The example of the distribution of citations in the field of biotechnology illustrates that the skewness in scientific fields is very strong, as examined by Albarrán et al. (2011) for 219 sub-fields. The skewness for research units is less strong (cf. Tables 1 to 4) and the highest citation scores are generally less extreme. That is why the sector for the highest citations was fixed at a level of 5%.

Conclusions

Nearly all distributions in bibliometrics are skewed. In particular, the distributions of citations of publications by research units are skewed, often highly skewed. To rank research units, it is recommended to replace the calculation of standard mean values by adjusted mean values, which exclude outliers with very high citations as well as those with very low or no citations. Such an adjusted mean value is oriented on the standard activity of a research unit and leads to a more adequate assessment. This approach is based on the concept of the Hirsch-index. This calculation often results in a different ranking of research units and is important in cases where the distribution of finances to research units depends on bibliometric rankings.

The decision to use adjusted mean values is not based on objective mathematical criteria. Instead, it is a rather subjective reflection of what activities are important for the assessment of research units. Some funders are primarily interested in excellent results that are distinctly above the average activities in a field. In this case, they should base their assessment on the upper 5% of publications with very high citations. In the present practice of calculating mean values of skewed distributions, extreme outliers are mixed with standard activities in a non-transparent way. I, on the other hand, am in favour of using standard activities for assessment, because, in many cases, extremely high citations are simply outliers.

_DIRECTION A_: Edit the records by replacing every instance of "pose" with "camera", leaving all other text unchanged and omitting the pictures from your answer.
The passage and the records come from different sources.

_DATASET ENTRIES_:
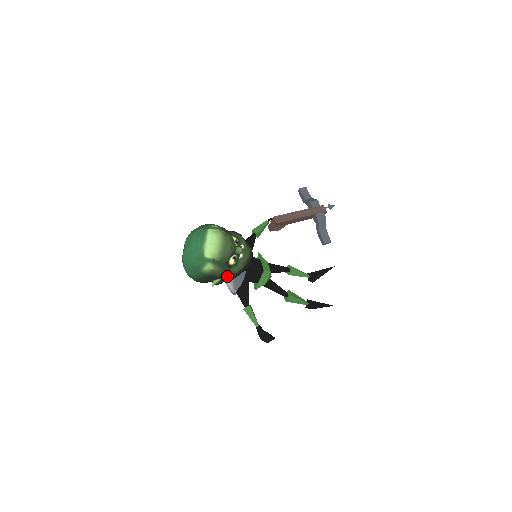
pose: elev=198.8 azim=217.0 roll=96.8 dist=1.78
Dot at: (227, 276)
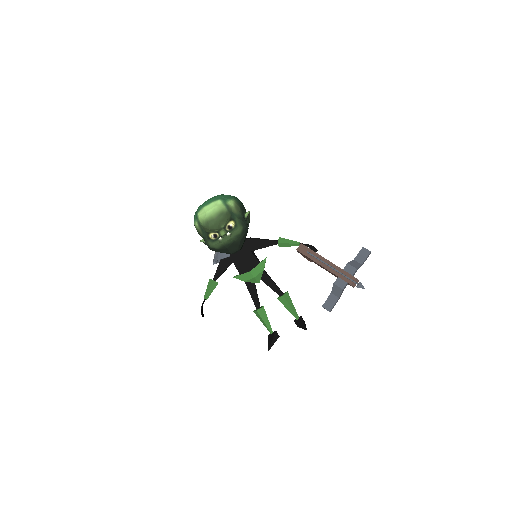
Dot at: occluded
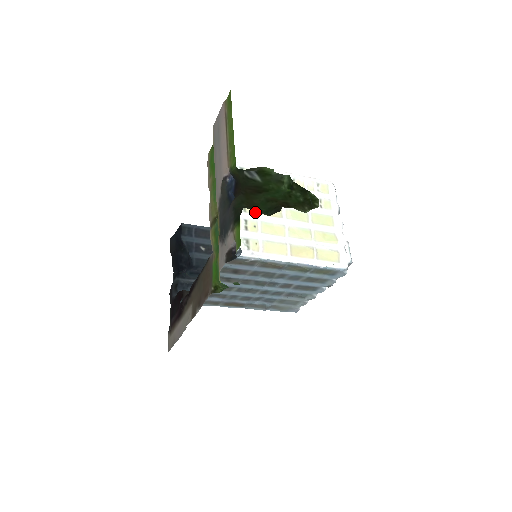
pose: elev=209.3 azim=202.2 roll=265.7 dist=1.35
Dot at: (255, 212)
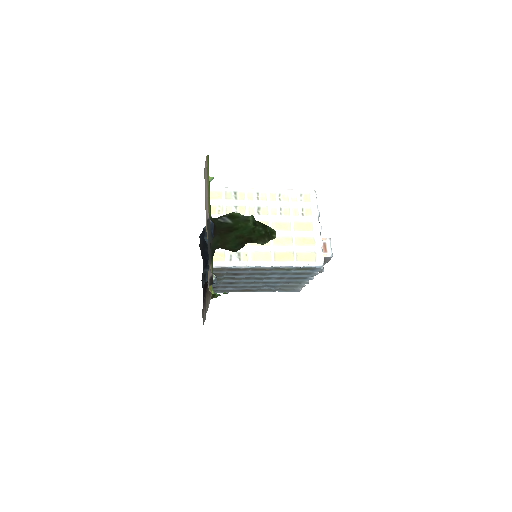
Dot at: occluded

_DIRECTION B_: Determine whether each statement agrees with the bibliometrics passage, answering yes or no and quoting the deciding words: (i) The sector for the highest citations was fixed at a level of 10%. (ii) The decision to use adjusted mean values rests on objective mathematical criteria. (iii) The adjusted mean value approach is based on the concept of the Hirsch-index.

_FULL ANSWER A_:
camera: elev=198.8 azim=217.0 roll=96.8 dist=1.78
Dot at: (227, 276)
Dot at: occluded
camera: elev=209.3 azim=202.2 roll=265.7 dist=1.35
Dot at: (255, 212)
Dot at: occluded

_FULL ANSWER B_:
(i) No: "That is why the sector for the highest citations was fixed at a level of 5%."
(ii) No: "The decision to use adjusted mean values is not based on objective mathematical criteria."
(iii) Yes: "This approach is based on the concept of the Hirsch-index."